- [What is needed]: The entries are to be written out word for word, with their images left out.

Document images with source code
____
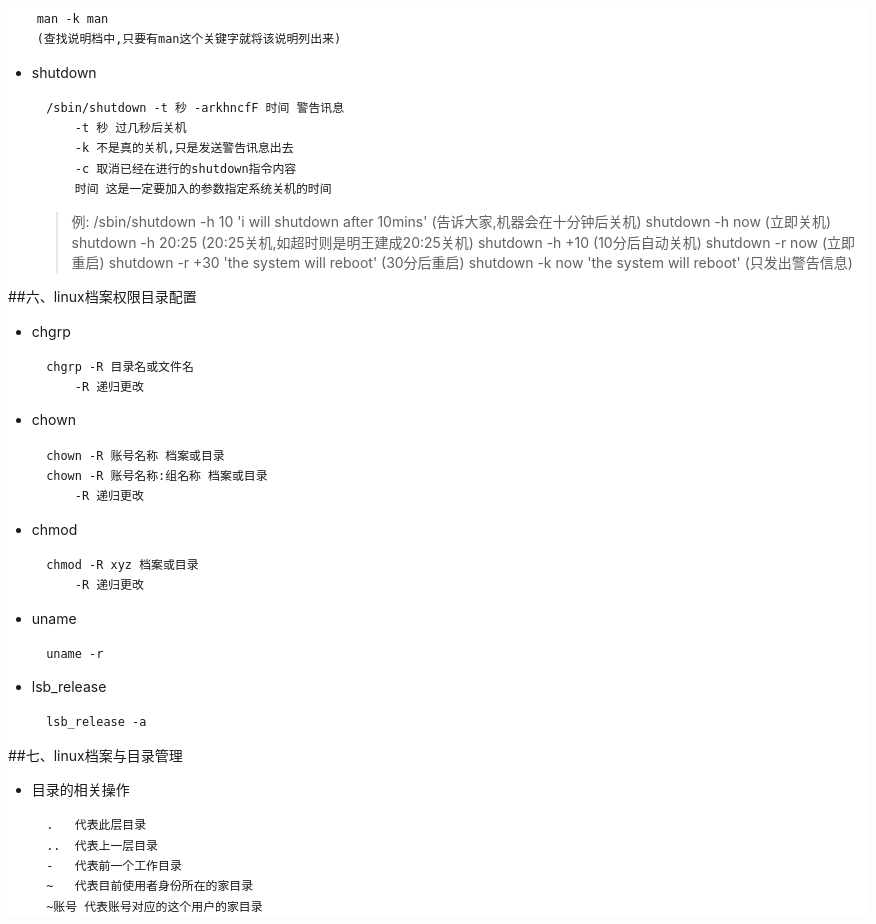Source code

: 		man -k man
		(查找说明档中,只要有man这个关键字就将该说明列出来)
		
* shutdown

		/sbin/shutdown -t 秒 -arkhncfF 时间 警告讯息
			-t 秒 过几秒后关机
			-k 不是真的关机,只是发送警告讯息出去
			-c 取消已经在进行的shutdown指令内容
			时间 这是一定要加入的参数指定系统关机的时间
	>	例:
		/sbin/shutdown -h 10 'i will shutdown after 10mins'
		(告诉大家,机器会在十分钟后关机)
		shutdown -h now
		(立即关机)
		shutdown -h 20:25
		(20:25关机,如超时则是明王建成20:25关机)
		shutdown -h +10
		(10分后自动关机)
		shutdown -r now
		(立即重启)
		shutdown -r +30 'the system will reboot'
		(30分后重启)
		shutdown -k now 'the system will reboot'
		(只发出警告信息)


##六、linux档案权限目录配置
* chgrp

		chgrp -R 目录名或文件名
			-R 递归更改
			
* chown

		chown -R 账号名称 档案或目录
		chown -R 账号名称:组名称 档案或目录
			-R 递归更改
			
* chmod

		chmod -R xyz 档案或目录
			-R 递归更改
			
* uname

		uname -r
		
* lsb_release

		lsb_release -a


##七、linux档案与目录管理
* 目录的相关操作

		.	代表此层目录
		..	代表上一层目录
		-	代表前一个工作目录
		~	代表目前使用者身份所在的家目录
		~账号	代表账号对应的这个用户的家目录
____
- [Solution]:
Source code

: 		man -k man
		(查找说明档中,只要有man这个关键字就将该说明列出来)
		
* shutdown

		/sbin/shutdown -t 秒 -arkhncfF 时间 警告讯息
			-t 秒 过几秒后关机
			-k 不是真的关机,只是发送警告讯息出去
			-c 取消已经在进行的shutdown指令内容
			时间 这是一定要加入的参数指定系统关机的时间
	>	例:
		/sbin/shutdown -h 10 'i will shutdown after 10mins'
		(告诉大家,机器会在十分钟后关机)
		shutdown -h now
		(立即关机)
		shutdown -h 20:25
		(20:25关机,如超时则是明王建成20:25关机)
		shutdown -h +10
		(10分后自动关机)
		shutdown -r now
		(立即重启)
		shutdown -r +30 'the system will reboot'
		(30分后重启)
		shutdown -k now 'the system will reboot'
		(只发出警告信息)


##六、linux档案权限目录配置
* chgrp

		chgrp -R 目录名或文件名
			-R 递归更改
			
* chown

		chown -R 账号名称 档案或目录
		chown -R 账号名称:组名称 档案或目录
			-R 递归更改
			
* chmod

		chmod -R xyz 档案或目录
			-R 递归更改
			
* uname

		uname -r
		
* lsb_release

		lsb_release -a


##七、linux档案与目录管理
* 目录的相关操作

		.	代表此层目录
		..	代表上一层目录
		-	代表前一个工作目录
		~	代表目前使用者身份所在的家目录
		~账号	代表账号对应的这个用户的家目录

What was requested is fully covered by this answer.